Publishing Gaps in STEM Ph.D. Programs

April 18, 2017

A new study in PLOS One suggests that structural interventions in Ph.D. programs in the natural and applied sciences may increase publication rates for underrepresented minorities. The study analyzed data from two internal surveys of Ph.D. students at University of California, Berkeley, both of which indicated that underrepresented groups engage in publishing activity at significantly lower rates than more represented male students (the study considers student feedback on whether they’d recently submitted a paper for publication or delivered papers at national scholarly meetings).

The authors argue that such outcomes perpetuate the diversity gap in the STEM fields because publications matter in appointments to postdoctoral and faculty positions.
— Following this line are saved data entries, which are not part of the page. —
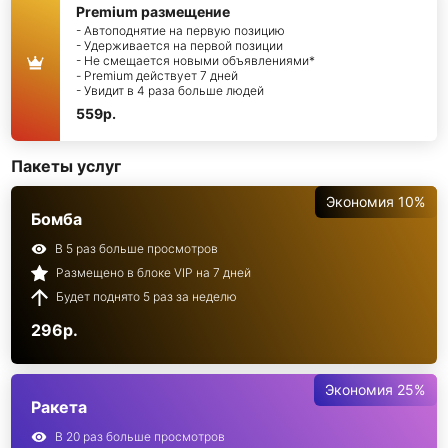
Premium размещение
- Автоподнятие на первую позицию
- Удерживается на первой позиции
- Не смещается новыми объявлениями*
- Premium действует 7 дней
- Увидит в 4 раза больше людей
559р.
Пакеты услуг
Экономия 10%
Бомба
В 5 раз больше просмотров
Размещено в блоке VIP на 7 дней
Будет поднято 5 раз за неделю
296р.
Экономия 25%
Ракета
В 20 раз больше просмотров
Yet a “conspicuous exception” to their findings was Berkeley’s College of Chemistry, which the study describes as “a highly structured environment in which [students] are introduced to research (via lab rotations) at the outset of their studies, their advisors are regularly and systematically queried as to their students’ progress, and expectations surrounding publication of research results are both implicitly and explicitly clear even in the first two years of study.”
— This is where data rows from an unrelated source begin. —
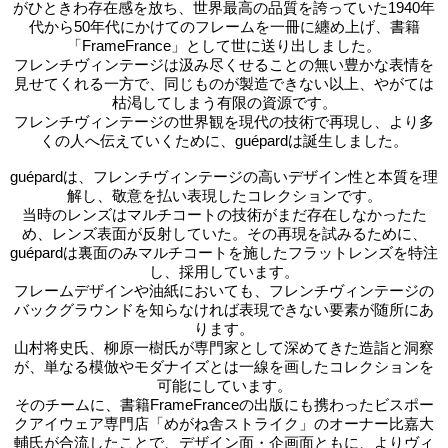
がひときわ存在感を放ち、世界最高の品質を誇っていた1940年
代から50年代にかけてのフレームを一冊に纏め上げ、書籍
「FrameFrance」として世に送り出しました。
フレンチヴィンテージは汲み尽くせることの無い豊かな表情を
見せてくれる一方で、同じものが製造できない以上、やがては
枯渇してしまう有限の資源です。
フレンチヴィンテージの世界観を現代の技術で再現し、より多
くの人へ伝えていくために、guépardは誕生しました。
guépardは、フレンチヴィンテージの高いデザイン性と本質を理
解し、敬意を払い表現したコレクションです。
当時のレンズはマルチコートの技術がまだ存在しなかったた
め、レンズ表面が反射していた。その再現を試みるために、
guépardは裏面のみマルチコートを施したフラットレンズを特注
し、採用しています。
フレームデザインや油紙においても、フレンチヴィンテージの
バックグラウンドを知らなければ表現できない要素が随所にあ
ります。
山村将史氏、柳原一樹氏が専門家として深めてきた造詣と洞察
が、単なる模倣やモダナイズとは一線を画したコレクションを
可能にしています。
そのチームに、書籍FrameFranceの出版にも携わったビスポー
クアイウェア専門店「めがね舎ストライク」のオーナー比嘉大
輔氏が合流したことで、デザイン面・企画面ともに、よりヴィ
Co-author Rodolfo Mendoza-Denton, Richard and Rhoda Goldman Professor of Psychology and associate dean for diversity and inclusion in the College of Letters and Science at Berkeley, said in an interview that he’s currently engaged in qualitative work to further define the relationship between the chemistry department’s structure on campus and student publication engagement. He nevertheless called the paper’s existing hypothesis that there is a connection “compelling,” and said there’s no reason why chemistry’s more structured approach to Ph.D. education can’t be exported to other disciplines and campuses. “It’s fairly straightforward,” he said, noting that a number of other STEM diversity efforts have attempted to change students' mind-sets or train faculty members to recognize unconscious biases, but few have taken a structural approach. “That’s why we’re so excited about it.”